Фрагмент документа
■ ■ ■ ■ ■ ■ ■
1.1. Основные этапы жизни и деятельности В. В. Розанова

Василий Васильевич Розанов родился в 1856 году в Ветлуге Кост­ромской губернии в семье чиновника лесного ведомства. Отец его умер вскоре после переезда семьи в Кострому, когда мальчику было три года. На руках матери оставалось семеро детей. После ее смерти с 14-летнего возраста будущий писатель воспитывался в семье старшего брата Нико­лая, преподававшего в гимназиях Симбирска и Нижнего Новгорода.

В 1878 году Розанов определяется на историко-филологический фа­культет Московского университета, становится стипендиатом А. С. Хо­мякова. Особенно запомнились ему лекции В. О. Ключевского, который после смерти в 1879 году С. М. Соловьева стал читать курс русской истории. Юного Розанова очень впечатляло словесное мастерство исто­рика. «Ничего подобного я не слыхал ни прежде, ни потом...— вспоминал он.— Речь, им произнесенную, без поправок, без корректуры, без «про­смотра автора» — можно было помещать куда угодно: все было конче­но и завершено, отделано последнею отделкой».

 В университетские годы — в результате «вечной задумчиво­сти», мечты, переходящей в безотчетное «внутреннее счастье»,— в душе юноши произошел перелом. В автобиографии он писал: «Уже с I курса университета я перестал быть безбожником и, не преувеличивая, скажу: Бог поселился во мне. С того времени и до этого, каковы бы ни были мои отношения к церкви (изменившиеся совершенно с 1896—97 гг.), что бы я ни делал, что бы ни говорил или писал, прямо или в особенности косвен­но я говорил и думал, собственно, только о Боге: так что он занял всего меня, без какого-либо остатка, в то же время как-то оставив мысль сво­бодною и энергичною в отношении других тем».

В начале 1881 года Розанов обвенчался с Аполлинарией Сусловой, эмансипированной женщиной, известной в писательской среде.

Полина, будучи на 16 лет старше мужа, создала ему в Брянске, где он преподавал в прогимназии после университета, жизнь «мучительную, невыносимую».
■ ■ ■ ■ ■ ■ ■
Выдержка из данных
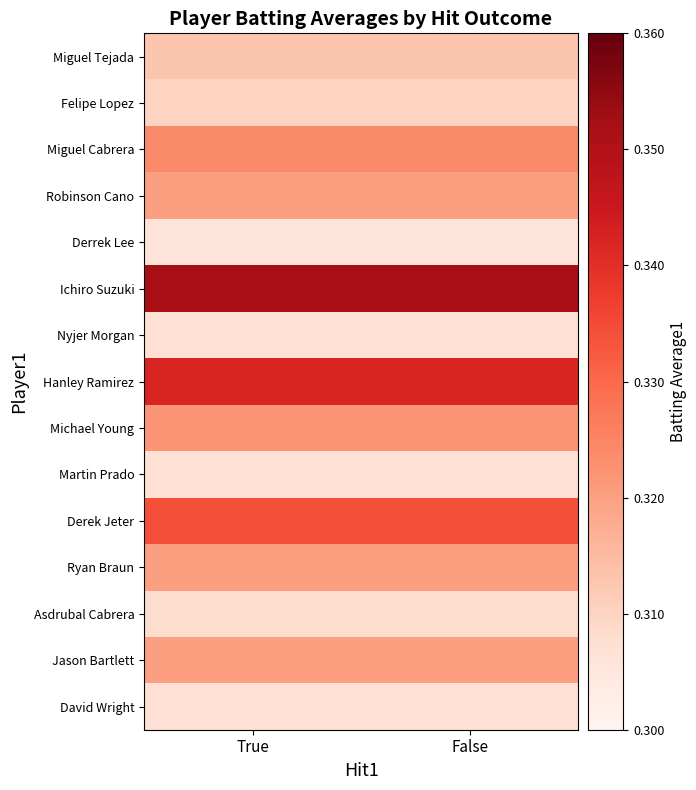

At which category is the sum across all series the highest?

True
■ ■ ■ ■ ■ ■ ■
Задание
Назовите всех людей, кроме самого Розанова, которые упомянуты по имени или фамилии в отрывке о жизни Розанова.

Решение
Николай (старший брат), А. С. Хомяков, В. О. Ключевский, С. М. Соловьев, Аполлинария Суслова (Полина).